===== Passage shown

Gaze upon Sierra Vista, in south eastern Arizona, where the beautiful Huachuca Mountains beetle over the fast food restaurants and motels of the busy town.  Not visible in this shot, but also beetling, is the everpresent and mysterious white surveillance blimp.  One day, I will find out about the white blimp.  Maybe today.

The natural beauty of the region is not far away; below is a view of the foothills of the Whetstone Mountains just north of Sierra Vista.  The landscape here is transitional between the Sonoran and Chihuahuan deserts, and is high enough to be more grassland and thornscrub than desert.  But this trail in Kartchner Caverns State Park has ocotillo, agave (in bloom) and barrel cactus, and a mix of desert and arid scrubland birds, like Curve-billed thrasher, Greater roadrunner and Varied bunting.  (Not that I’m seeing many birds — inexplicably, I forgot my binox!  I guess I’ll have to be an artist this weekend, and not a birder…)  The landscape is lush and green, even in a moderate monsoon year.  Most of the rainfall of the entire year falls during the summer monsoon season.

==========

■ **Required tasks**:
a. Check statements (i), (ii) and (iii) against the Sierra Vista passage, answering yes or no for each and quoting the words that settle it: (i) agave was blooming along the trail in Kartchner Caverns State Park; (ii) the writer brought binoculars on the outing; (iii) most of the year's rainfall arrives outside the summer months.
b. Extend the Sierra Vista passage past its last sentence, keeping its voice and subject.
The material after this passage comes from a separate source.

===== Material shown

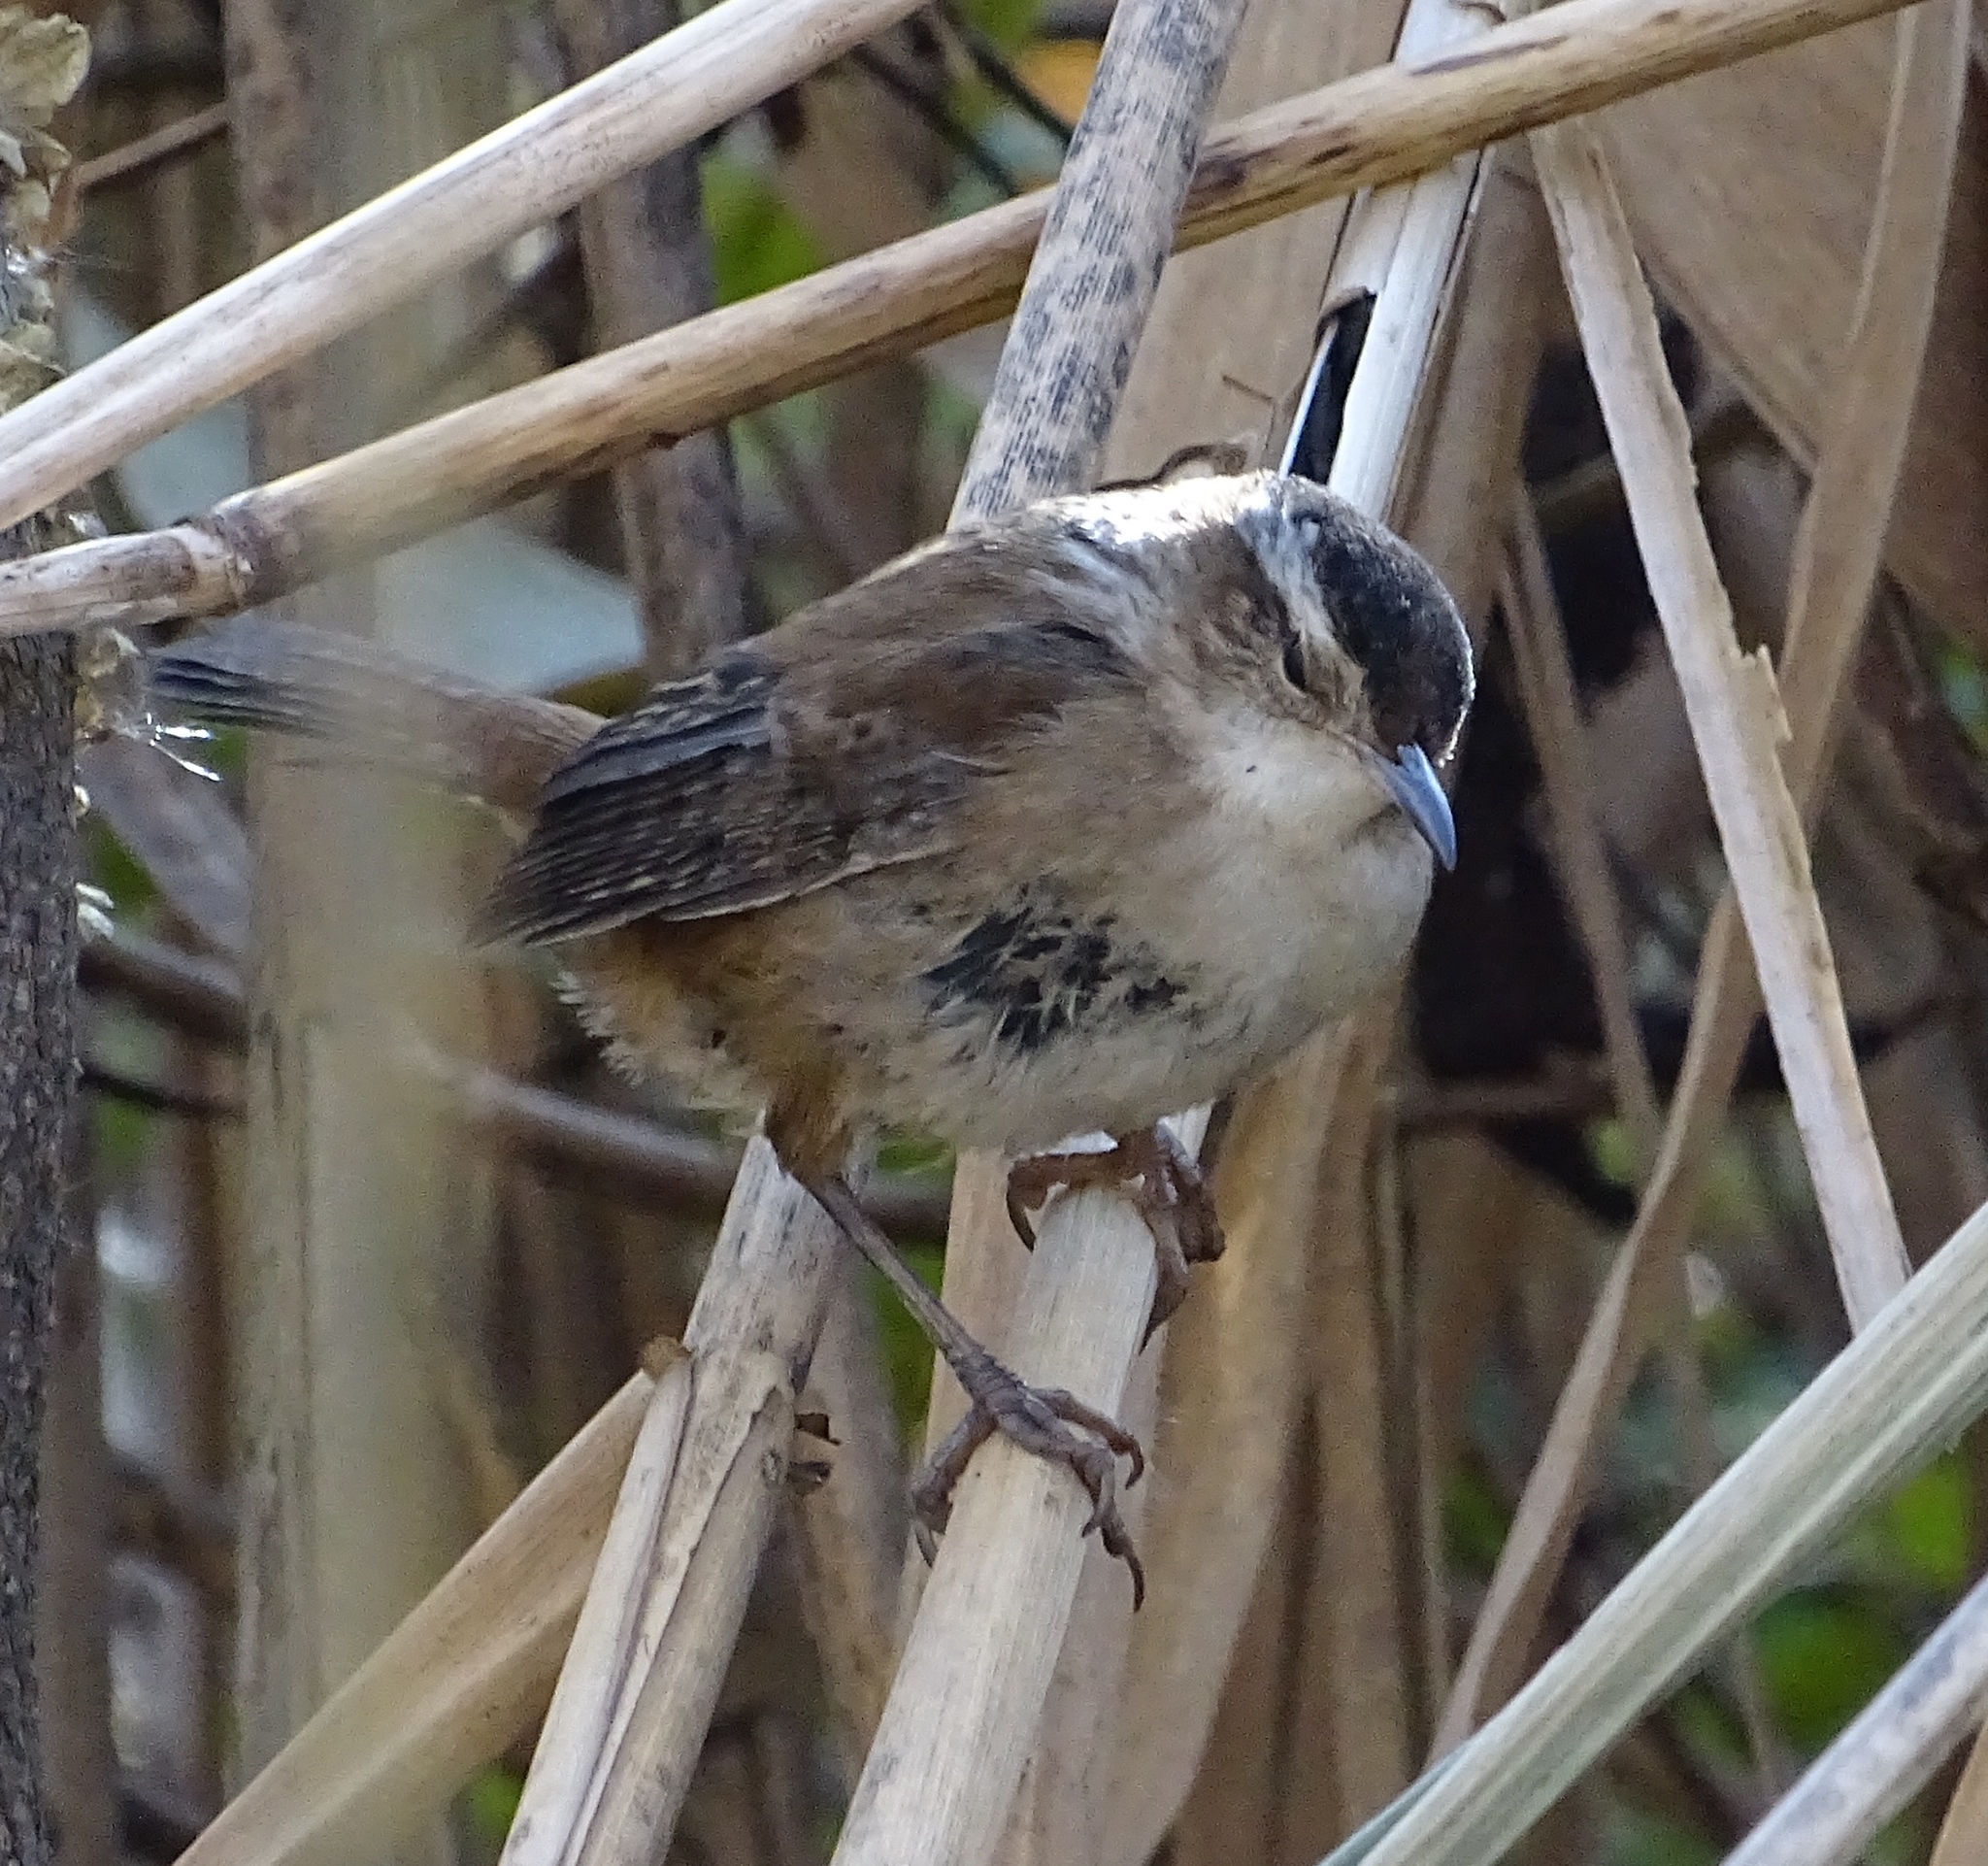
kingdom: Animalia
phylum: Chordata
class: Aves
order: Passeriformes
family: Troglodytidae
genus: Cistothorus
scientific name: Cistothorus palustris
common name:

==========

■ **Answer list**:
a.
(i) Yes: "this trail in Kartchner Caverns State Park has ocotillo, agave (in bloom) and barrel cactus"
(ii) No: "inexplicably, I forgot my binox!"
(iii) No: "Most of the rainfall of the entire year falls during the summer monsoon season."

b.
Southwest Wings Birding and Nature Festival is in full swing and Three Star Owl is in the thick of things. Yesterday was the first day of the Art Fair and Nature Exposition, and lots of people came for the vendors and artists as well as the birds.  Purchases were made: owls, javelinas, black-headed grosbeaks, and gila monsters found nice new homes.  Peek into the Saguaro Room at the Windemere Hotel, and the first thing you see is the Three Star Owl booth.  (Really, why is it always so hard to get a good booth shot?  In person, the set-up looks quite nice.)  My only sorrow is that the hotel hasn’t turned on the twinkle lights buried in the tulle swagging overhead, left over from somebody’s wedding party.

(All photos A.Shock)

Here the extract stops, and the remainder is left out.